文書抜粋
---+---

2016年03月10日
【試合レポート】2016明治安田生命J2リーグ第2節ツエーゲン金沢戦

試合レポート

 大勝した開幕戦から一転、押し込まれる時間の長い苦しい試合だった。それでも最後に笑ってみせた。チーム一丸となった粘りの戦いで、7年ぶりの開幕2連勝を飾った。
 服部浩紀監督は2試合連続で同じメンバーをスタートからピッチに送り出した。4―0で勝利した開幕戦の勢いそのままに、序盤から攻勢を強め、ペースを握るつもりだったのだろう。だが、そう簡単には行かなかった。
 金沢のキックオフからのファーストプレー、いきなりバイタルエリアへの縦パスを許し、CKを献上。昨季、数多くの得点をセットプレーから生み出してきた金沢に、いきなりチャンスを与えた。2分にも自陣でのミスからのボールロストし、バイタルエリアでファウル。ともに失点にはつながらなかったが、わずかな時間で2度のセットプレーを与える不安定な立ち上がりとなった。
 それでも前線からの連動した守備で徐々に流れを引き寄せると、10分に相手のクリアミスを拾った高橋駿太がファーストシュート。13分には右サイドを深くえぐった瀬川祐輔がクロスを供給すれば、続けて逆サイドから高瀬優孝もクロス。特に瀬川は14分にも右サイドでドリブル突破を見せるなど、開幕戦に続いて攻撃を牽引した。

---+---

取り組む課題
(1) この試合レポートによると、チームの開幕2連勝は何年ぶりか。
(2) 試合レポートの「大勝した開幕戦から一転、押し」から「幕戦に続いて攻撃を牽引した。」までの全文を、「バイタルエリア」を「ゴール前」に差し替えて書け。
記録は本文とは別の資料である。

提供資料

---+---

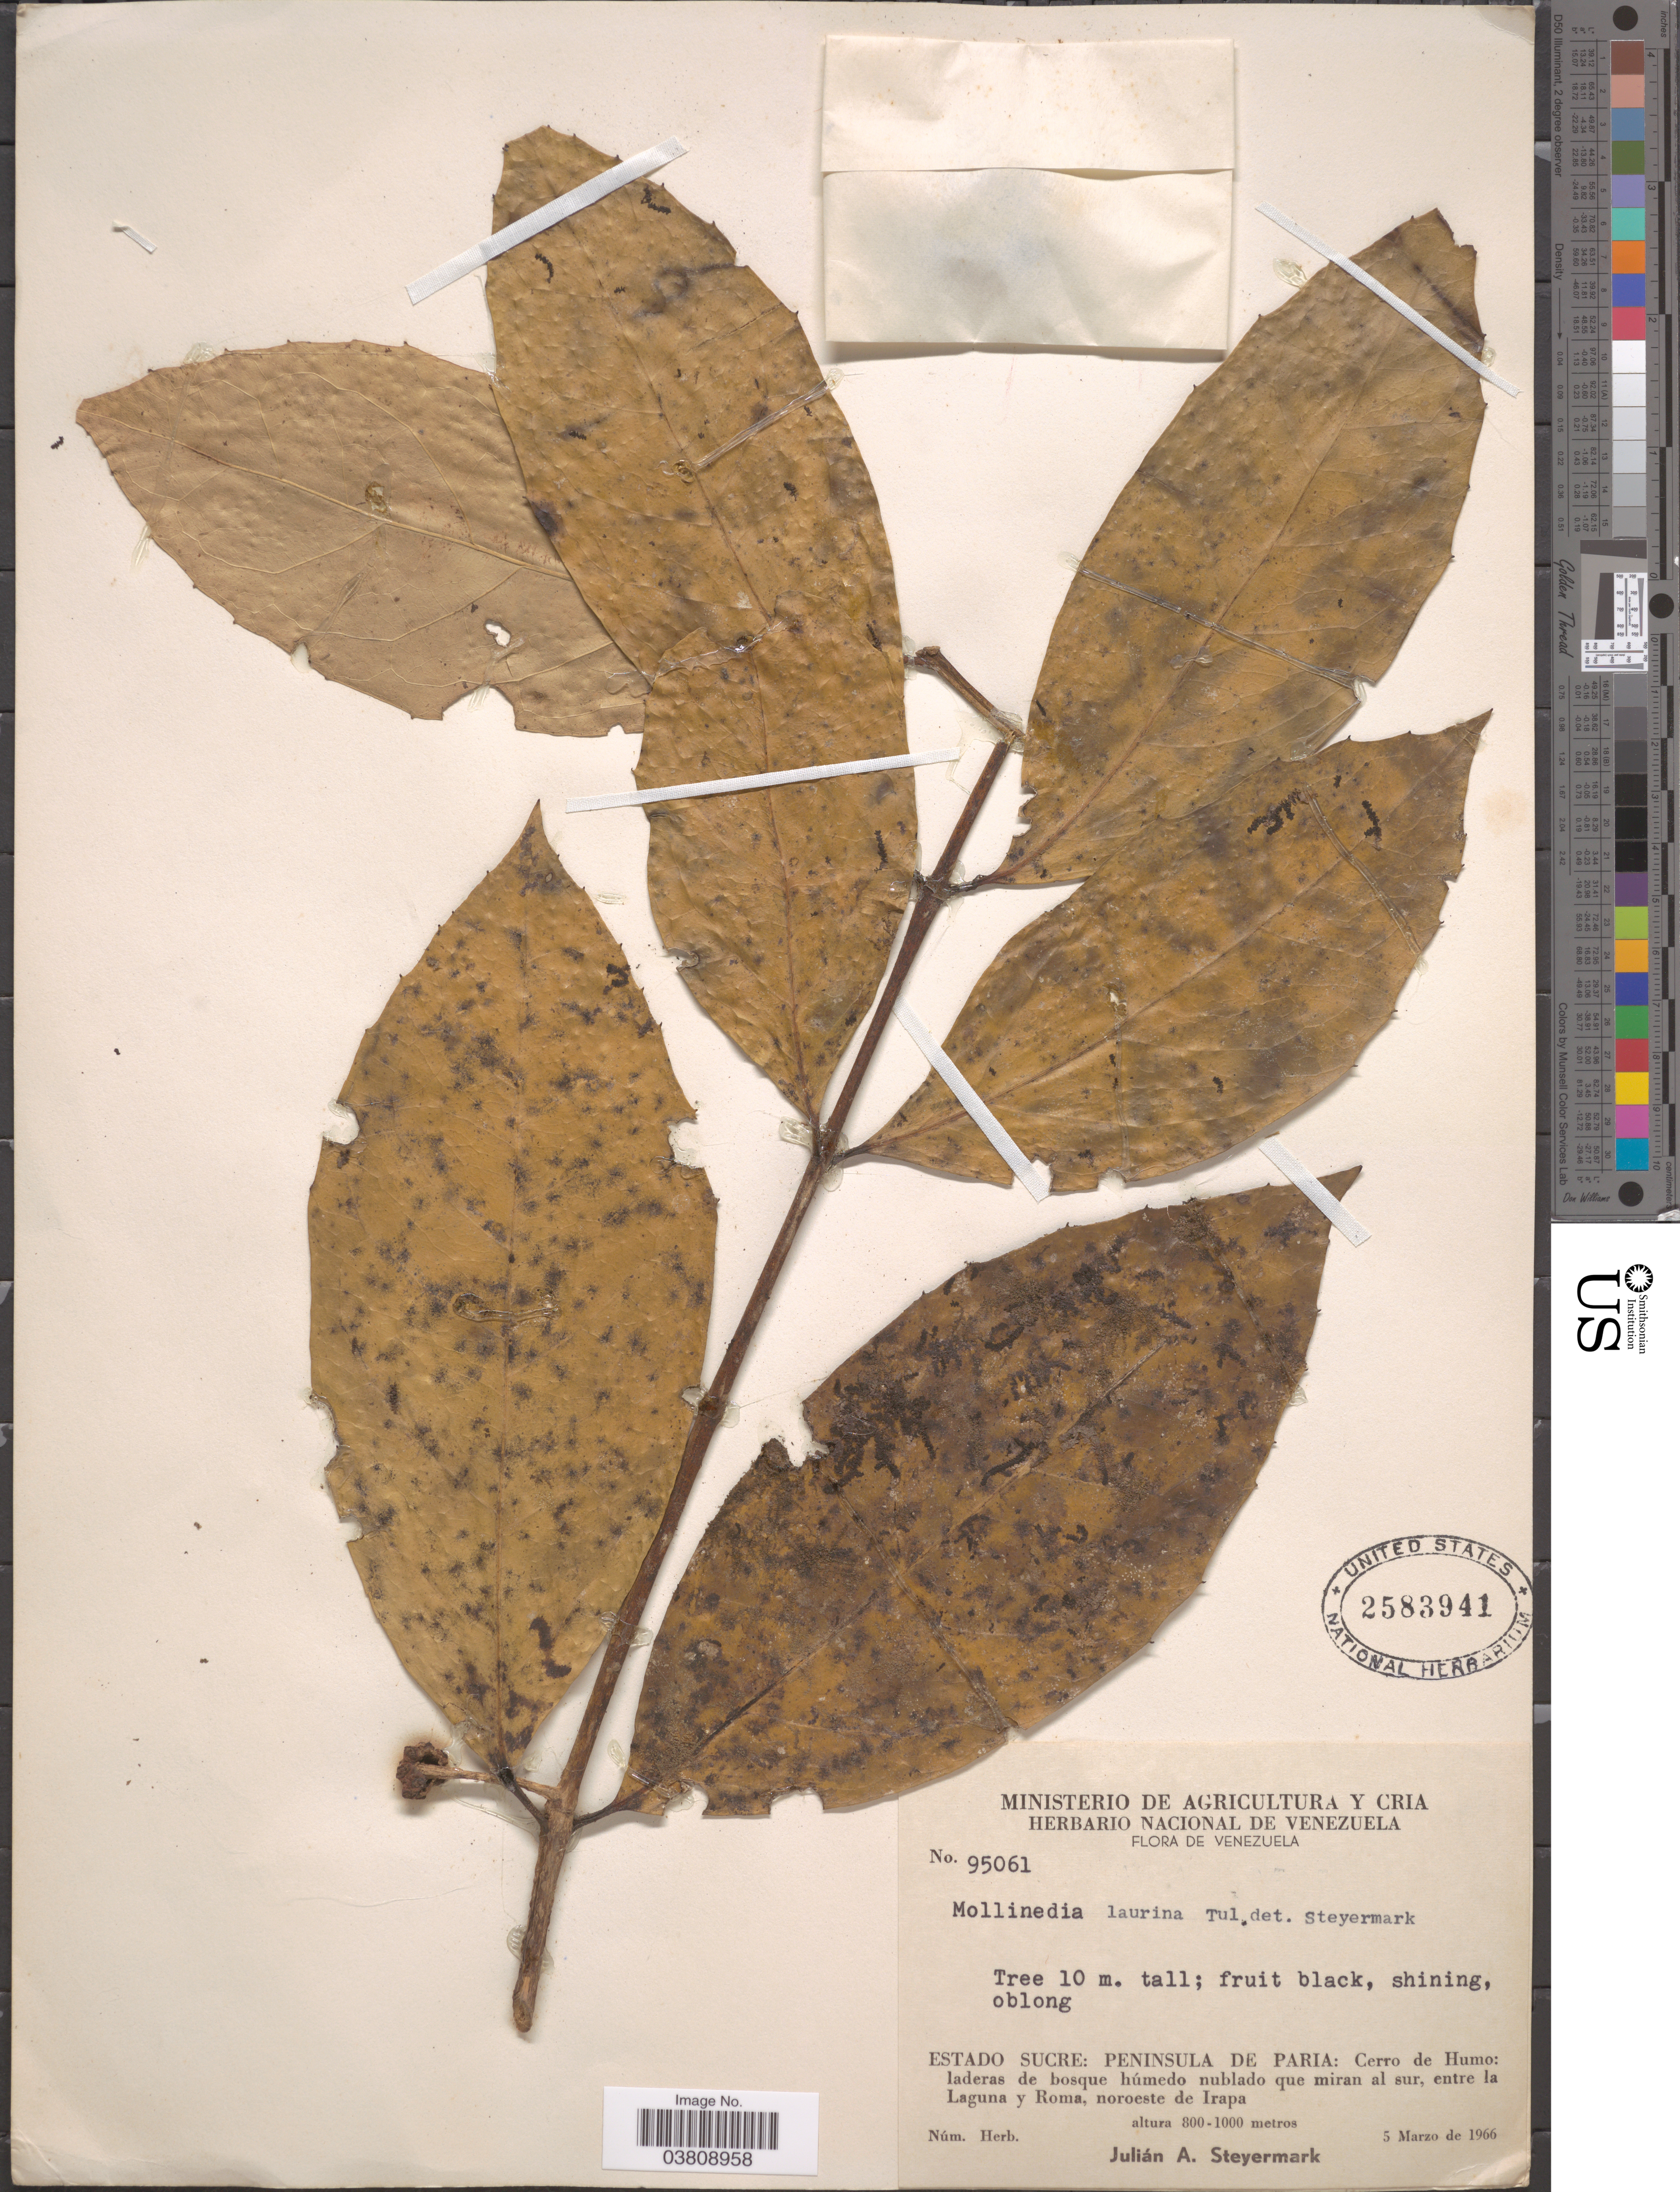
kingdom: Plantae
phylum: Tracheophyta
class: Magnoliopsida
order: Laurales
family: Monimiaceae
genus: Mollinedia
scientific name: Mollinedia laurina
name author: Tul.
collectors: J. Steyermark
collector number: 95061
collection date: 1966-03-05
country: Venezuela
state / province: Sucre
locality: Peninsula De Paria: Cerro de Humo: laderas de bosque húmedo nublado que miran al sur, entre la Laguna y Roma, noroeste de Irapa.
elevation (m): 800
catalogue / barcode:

---+---

問題の解答
(1) 7年ぶり。

(2)
大勝した開幕戦から一転、押し込まれる時間の長い苦しい試合だった。それでも最後に笑ってみせた。チーム一丸となった粘りの戦いで、7年ぶりの開幕2連勝を飾った。
 服部浩紀監督は2試合連続で同じメンバーをスタートからピッチに送り出した。4―0で勝利した開幕戦の勢いそのままに、序盤から攻勢を強め、ペースを握るつもりだったのだろう。だが、そう簡単には行かなかった。
 金沢のキックオフからのファーストプレー、いきなりゴール前への縦パスを許し、CKを献上。昨季、数多くの得点をセットプレーから生み出してきた金沢に、いきなりチャンスを与えた。2分にも自陣でのミスからのボールロストし、ゴール前でファウル。ともに失点にはつながらなかったが、わずかな時間で2度のセットプレーを与える不安定な立ち上がりとなった。
 それでも前線からの連動した守備で徐々に流れを引き寄せると、10分に相手のクリアミスを拾った高橋駿太がファーストシュート。13分には右サイドを深くえぐった瀬川祐輔がクロスを供給すれば、続けて逆サイドから高瀬優孝もクロス。特に瀬川は14分にも右サイドでドリブル突破を見せるなど、開幕戦に続いて攻撃を牽引した。